En l’absence de contestation devant la commission de recours amiable dans le délai fixé à l’article R.142-1 du code de la sécurité sociale, la lettre de mise en demeure adressée par la caisse primaire d’assurance maladie de la Gironde est devenue définitive.
Par conséquent, la SARL OPTI COM ne peut plus contester le principe même de la sanction prononcée.
— Sur le contrôle de l’adéquation de la sanction à la faute
Selon l’article L. 441-2 du code de la sécurité sociale, « l’employeur ou l’un de ses préposés doit déclarer tout accident dont il a eu connaissance à la caisse primaire d’assurance maladie dont relève la victime selon des modalités et dans un délai déterminé ».
L’article R. 441-3 du même code précise que « la déclaration de l’employeur ou l’un de ses préposés prévue à l’article L. 441-2 doit être faite, par tout moyen conférant date certaine à sa réception, dans les quarante-huit heures non compris les dimanches et jours fériés ».
Il résulte des dispositions du deuxième alinéa de l’article L. 471-1 du code de la sécurité sociale que « la caisse primaire d’assurance maladie recouvre auprès des employeurs ou de leurs préposés n’ayant pas satisfait à ces dispositions l’indu correspondant à la totalité des dépenses faites à l’occasion de l’accident et peut prononcer la pénalité prévue à l’article L. 114-17-1 ».

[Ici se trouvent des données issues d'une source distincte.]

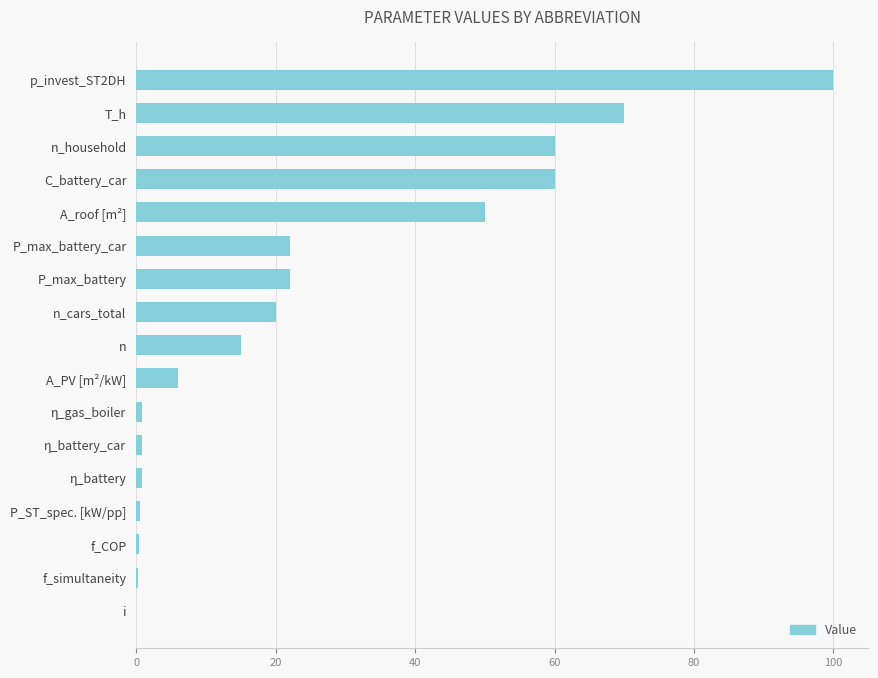

What value does the data have at T_h?

70.0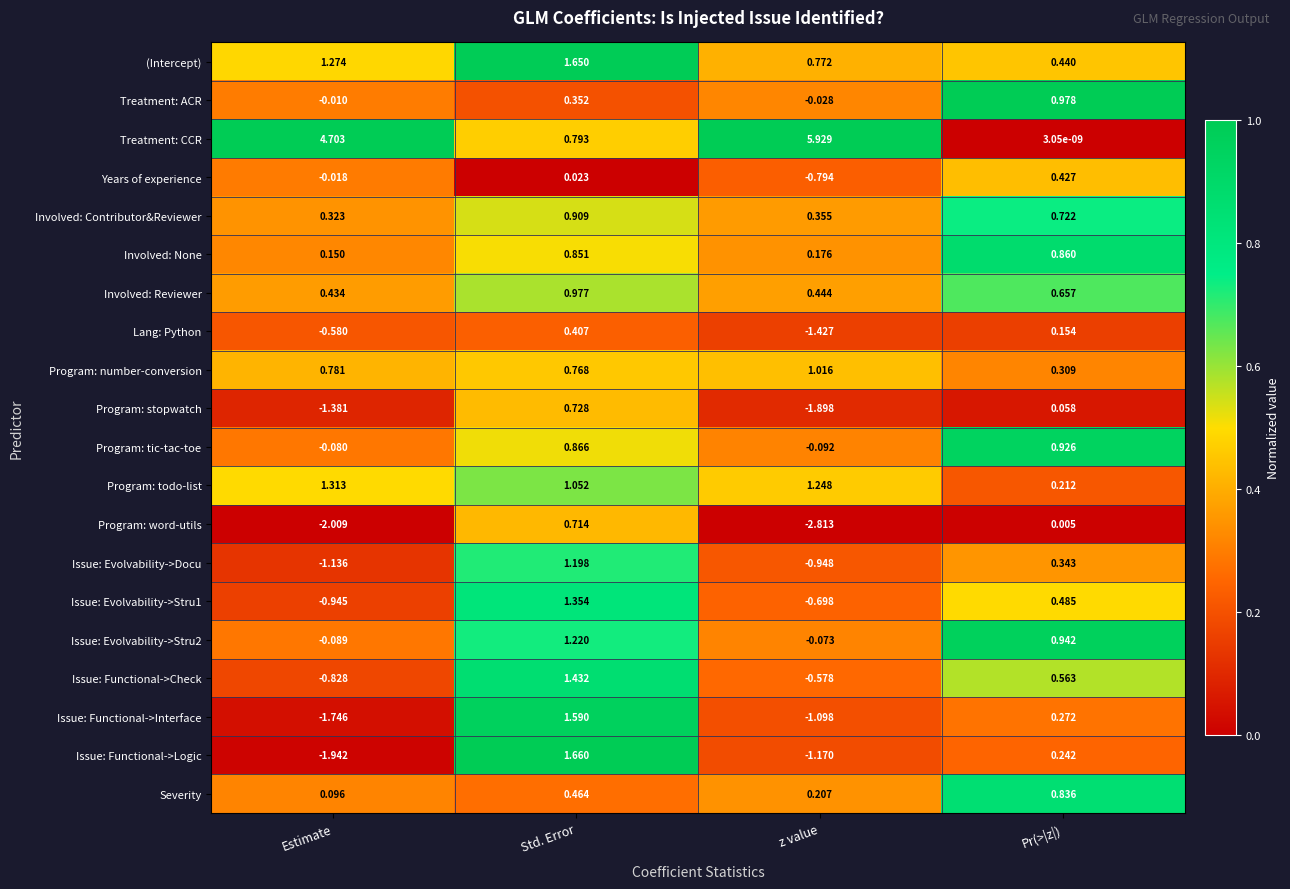

At which category does the chart reach its peak across all series?

z value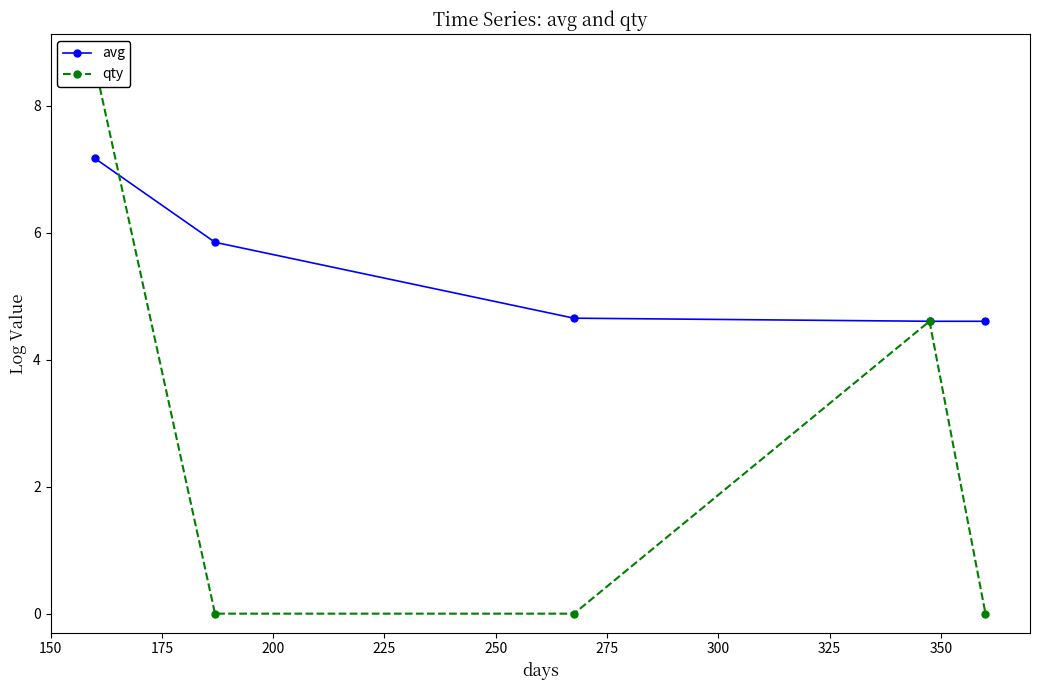

Reading left to right, transcribe all the data shown in this chart.

avg: 7.2	5.8	4.7	4.6	4.6
qty: 8.6	0.0	0.0	4.6	0.0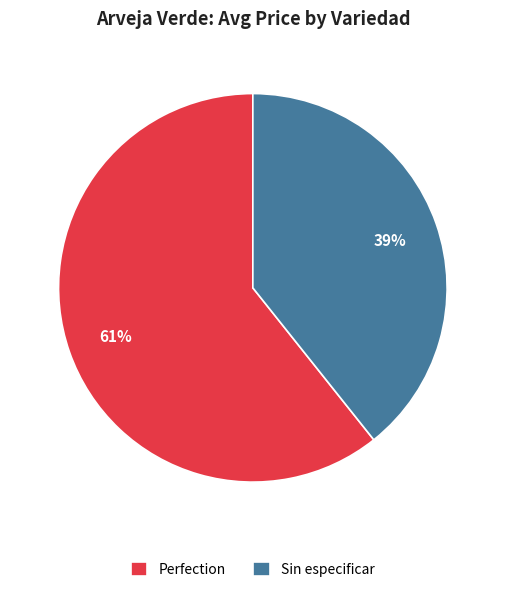

True or false: Sin especificar accounts for 51% of the total.

False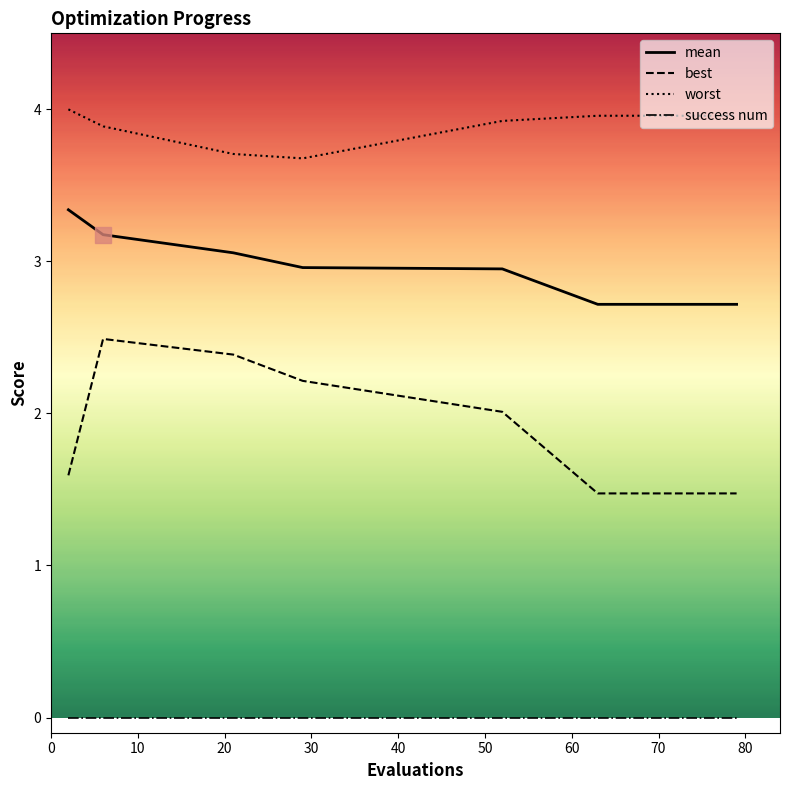

Count the number of data series in this chart.

4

En l’espèce, monsieur [K] [C] a été victime d’un accident du travail le 13 septembre 2021, alors qu’il était employé par la SARL OPTI COM. La caisse primaire d’assurance maladie de la Gironde a versé pour son compte des prestations s’élevant à la somme de 800.17 euros, selon le décompte produit pour la période du 22 novembre 2021 au 24 novembre 2021. La déclaration d’accident du travail, a été établie par le représentant de la SARL OPTI COM le 2 novembre 2021, selon la date mentionnée sur ce document.
Alors que la SARL OPTI COM ne produit aucun élément pour expliquer ce retard dans la déclaration de l’accident du travail de son salarié, il convient de la condamner à payer à la caisse primaire d’assurance maladie de la Gironde la somme correspondant à la totalité des prestations versées à l’assuré victime de l’accident, soit la somme de 800.17 euros, cette sanction n’étant pas disproportionnée par rapport à l’infraction commise.
— Sur les demandes accessoires
La SARL OPTI COM succombant à l’instance, sera condamnée au paiement des dépens, qui comprennent donc l’éventuelle signification du présent jugement, sur le fondement des dispositions de l’article 696 du code de procédure civile, applicable en vertu du paragraphe II de l’article R.142-1-A du code de la sécurité sociale. Il n’y a lieu de condamner la SARL OPTI COM aux frais d’exécution alors que les dispositions de l’article R. 133-6 du code de la sécurité sociale ne s’appliquent qu’en cas de contrainte.
Eu égard à la nature du litige, il y a lieu d’ordonner l’exécution provisoire du présent jugement sur le fondement des dispositions de l’article R. 142-10-6 du code de la sécurité sociale.
PAR CES MOTIFS
Le tribunal judiciaire de Bordeaux, statuant par décision rendue par défaut et en dernier ressort,
CONDAMNE la SARL OPTI COM à payer à la caisse primaire d’assurance maladie de la Gironde la somme de 800.17 euros (huit cents euros et dix sept centimes) à titre de sanction du retard dans la déclaration d’accident du travail subi par monsieur [K] [C] le 13 septembre 2021 ;
CONDAMNE la SARL OPTI COM aux entiers dépens,
DIT n’y avoir lieu de condamner la SARL OPTI COM au paiement d’éventuels frais d’exécution,
ORDONNE l’exécution provisoire du présent jugement.
Ainsi jugé et mis à disposition au greffe du tribunal le 27 novembre 2025, et signé par la présidente et la greffière.